Fri. Nov 8th, 2024

We should teach history, not erase it.

Fairfax County Board of Supervisors voted Tuesday to delete the names of two of their highways. Lee Highway and Lee-Jackson Memorial will now be simply known by their number, Routes 29 and 50, respectively. The highways were named after Confederate Generals Robert E. Lee and Stonewall Jackson.

Everything the government does costs money. At an estimated cost of $2.9 million, the price tag for this is expensive.

During a recession, during record high inflation, during record costs at the grocery store, why would Fairfax County choose to spend $2.9 million on virtue signaling? That’s a lot of disposable revenue to throw around and it certainly sends a message to taxpayers on where Democrats have their priorities. The road names, which are already popularly known by their route numbers, are not harming anyone, but record high inflation is.

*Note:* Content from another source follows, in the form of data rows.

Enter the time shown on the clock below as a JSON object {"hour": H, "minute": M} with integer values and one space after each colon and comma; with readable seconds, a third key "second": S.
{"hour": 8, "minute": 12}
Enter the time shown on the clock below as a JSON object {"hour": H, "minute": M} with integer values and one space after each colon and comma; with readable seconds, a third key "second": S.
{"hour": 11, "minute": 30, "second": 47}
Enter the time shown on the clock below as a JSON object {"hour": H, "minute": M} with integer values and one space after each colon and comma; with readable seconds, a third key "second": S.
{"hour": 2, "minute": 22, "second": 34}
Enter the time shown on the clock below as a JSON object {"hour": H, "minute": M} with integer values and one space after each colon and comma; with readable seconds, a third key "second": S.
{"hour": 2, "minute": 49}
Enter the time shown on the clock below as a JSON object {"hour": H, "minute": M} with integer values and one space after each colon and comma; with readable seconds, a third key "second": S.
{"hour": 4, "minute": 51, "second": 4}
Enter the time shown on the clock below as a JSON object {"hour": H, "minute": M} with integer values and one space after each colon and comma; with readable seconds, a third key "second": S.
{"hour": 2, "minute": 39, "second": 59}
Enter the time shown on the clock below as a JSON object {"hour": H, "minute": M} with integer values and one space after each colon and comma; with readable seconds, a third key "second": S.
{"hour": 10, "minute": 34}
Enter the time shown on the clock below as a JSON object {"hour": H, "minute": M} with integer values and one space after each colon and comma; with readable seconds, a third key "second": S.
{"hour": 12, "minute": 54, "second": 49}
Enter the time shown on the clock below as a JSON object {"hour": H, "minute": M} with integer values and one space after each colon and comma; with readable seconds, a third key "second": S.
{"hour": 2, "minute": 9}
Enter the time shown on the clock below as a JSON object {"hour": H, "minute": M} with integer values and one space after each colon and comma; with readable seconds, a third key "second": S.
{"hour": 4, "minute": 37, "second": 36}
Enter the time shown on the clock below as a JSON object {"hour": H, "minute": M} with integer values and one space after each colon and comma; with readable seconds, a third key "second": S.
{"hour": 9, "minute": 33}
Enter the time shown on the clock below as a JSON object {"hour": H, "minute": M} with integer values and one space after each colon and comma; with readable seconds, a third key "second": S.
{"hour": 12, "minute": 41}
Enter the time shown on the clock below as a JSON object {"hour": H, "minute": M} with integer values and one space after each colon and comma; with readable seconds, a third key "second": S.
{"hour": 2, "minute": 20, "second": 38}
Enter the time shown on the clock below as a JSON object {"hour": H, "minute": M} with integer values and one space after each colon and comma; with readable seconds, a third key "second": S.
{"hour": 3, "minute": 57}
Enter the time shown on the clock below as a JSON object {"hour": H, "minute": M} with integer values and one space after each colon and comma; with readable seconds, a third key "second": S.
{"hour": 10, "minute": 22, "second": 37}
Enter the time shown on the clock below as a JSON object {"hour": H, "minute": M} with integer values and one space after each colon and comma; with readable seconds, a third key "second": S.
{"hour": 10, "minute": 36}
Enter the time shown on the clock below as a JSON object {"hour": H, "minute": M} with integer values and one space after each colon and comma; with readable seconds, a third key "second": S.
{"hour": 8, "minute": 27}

Democrats continue their purge through American history. The ironic part of it all is that leftists claim we need to teach all of history, a nice sounding talking point that the Youngkin administration has also used. Of course, it is rather hard to teach all of history when some of it is being deleted before our eyes. As we watch the change, the next generation will be robbed of the same opportunity. Teaching all of history appears to mean only teaching the parts one likes, and then erasing the rest.

While we support the idea that current generations through their localities should be the ones to decide how government represents its past, we would encourage those localities to stop erasing history. Only those entirely ignorant of history are doomed to repeat it. The remedy is education, not greater ignorance.